What is your favorite part of what you do?

I absolutely love traveling and meeting with various people around the world. I am so inspired by the great things happening in the conservation world, because we can so easily get bombarded and overwhelmed with the negative news when it comes to the environment. Getting to watch wild animals in their element inspires me to continue fighting the good fight - through my words. Being paid to dive with sharks in Australia was not only one of the best assignments of my career, it was also truly one of the best experiences in my life! I got to see a hammerhead, a thresher shark, and hundreds of gray reef sharks, whitetail reef sharks and silvertip sharks. And the best part was educating others - through my writing - that sharks have far more to fear from humans than we do from them.

I also truly enjoy teaching and mentoring people. I teach a 6-week online writing class for anyone who wants to get published, and get paid to write. The class is designed to meet people where they're at, whether someone is unpublished or whether they're simply wanting to take their writing and publishing to the next level. The class was initially conceived for "green" writing (broadly defined to cover any conservation, science, and outdoor or adventure travel topic which would of course include marine life), but people signing up for the class have modified it to fit whatever their area of interest - from social work to spirituality to technology. The feedback I've received has been very positive and I get very excited to see my students getting articles they worked on during my class published. There's more information on the class at the website.
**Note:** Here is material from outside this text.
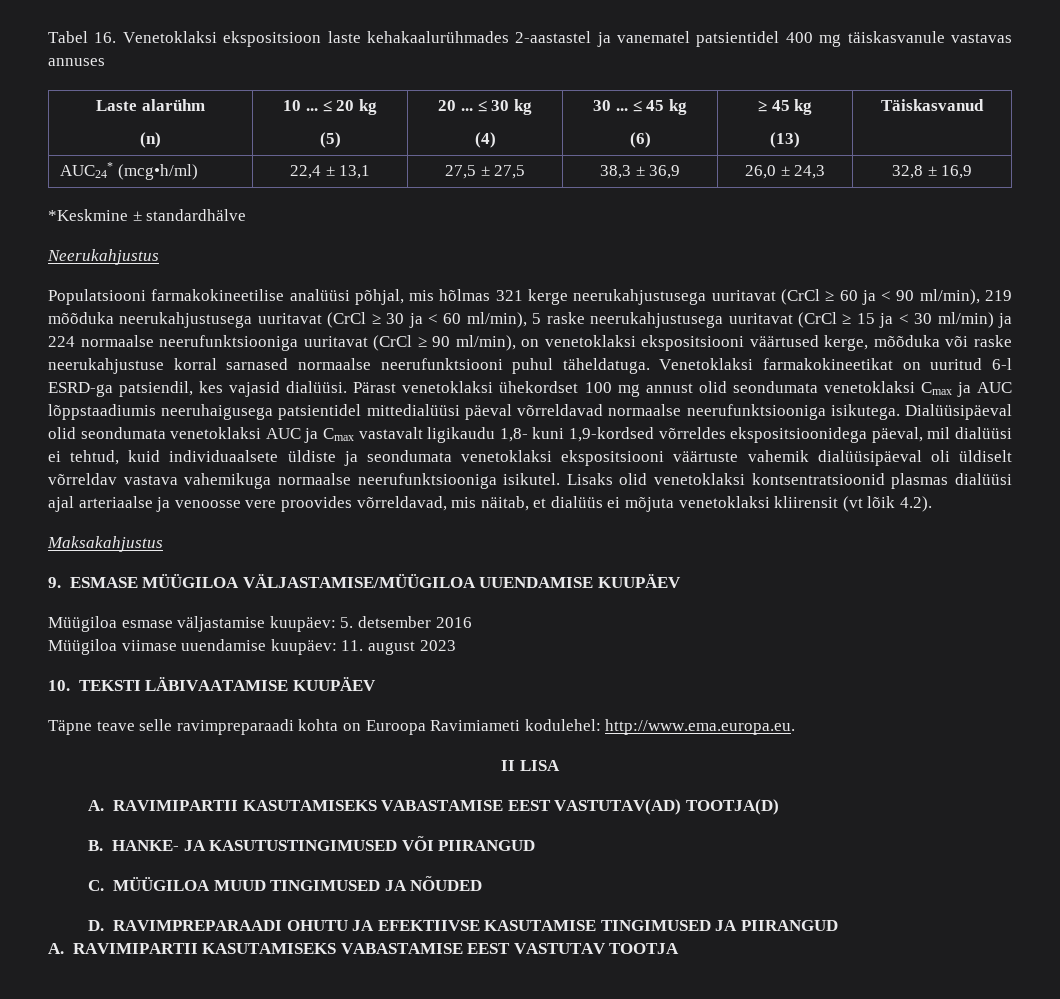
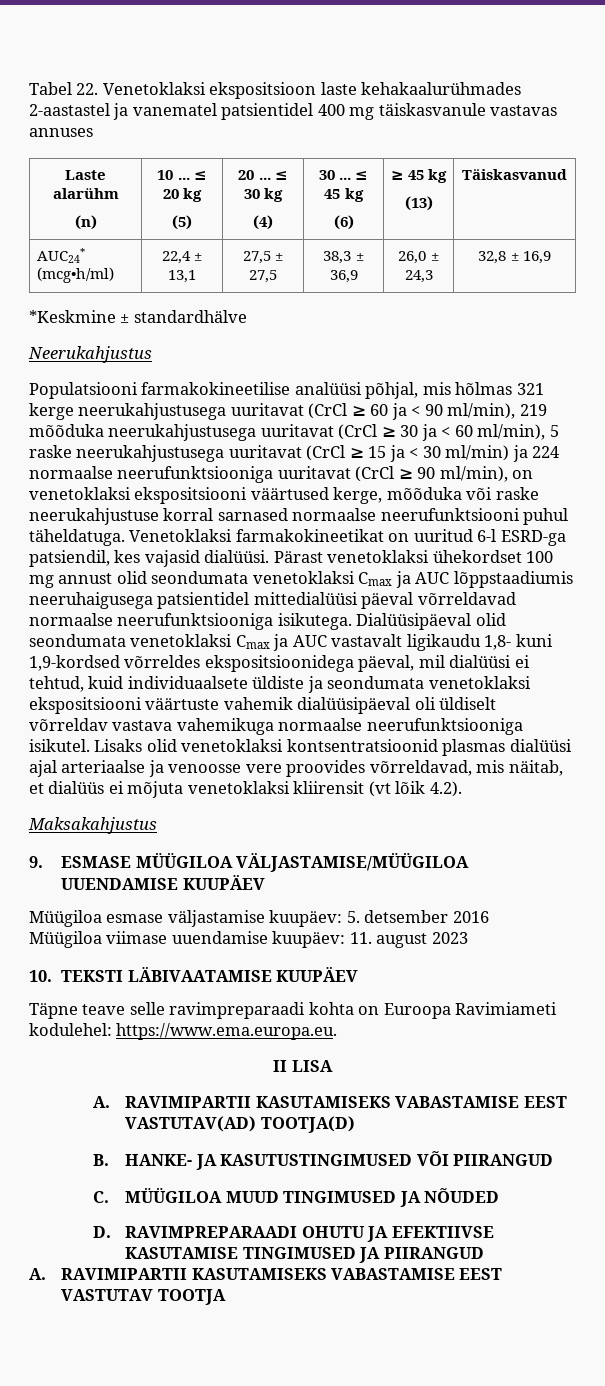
[94,32,117,43] 16. -> [76,83,99,95] 22.
[265,428,354,443] AUC ja Cmax -> [235,634,327,651] Cmax ja AUC
[605,719,796,735] http://www.ema.europa.eu. -> [116,1023,338,1040] https://www.ema.europa.eu.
What are your plans for the future?

Who knows where I'll be led, but I'm working on a memoir about making peace between evolution and Christianity. Educating the public about science, evolution and Christianity is a long-time passion. I've been involved with the battle to keep evolution education strong in Texas, which has gotten much national media attention. I also hope to continue writing about wildlife and conservation, and teaching students how to make their own writing dreams come true!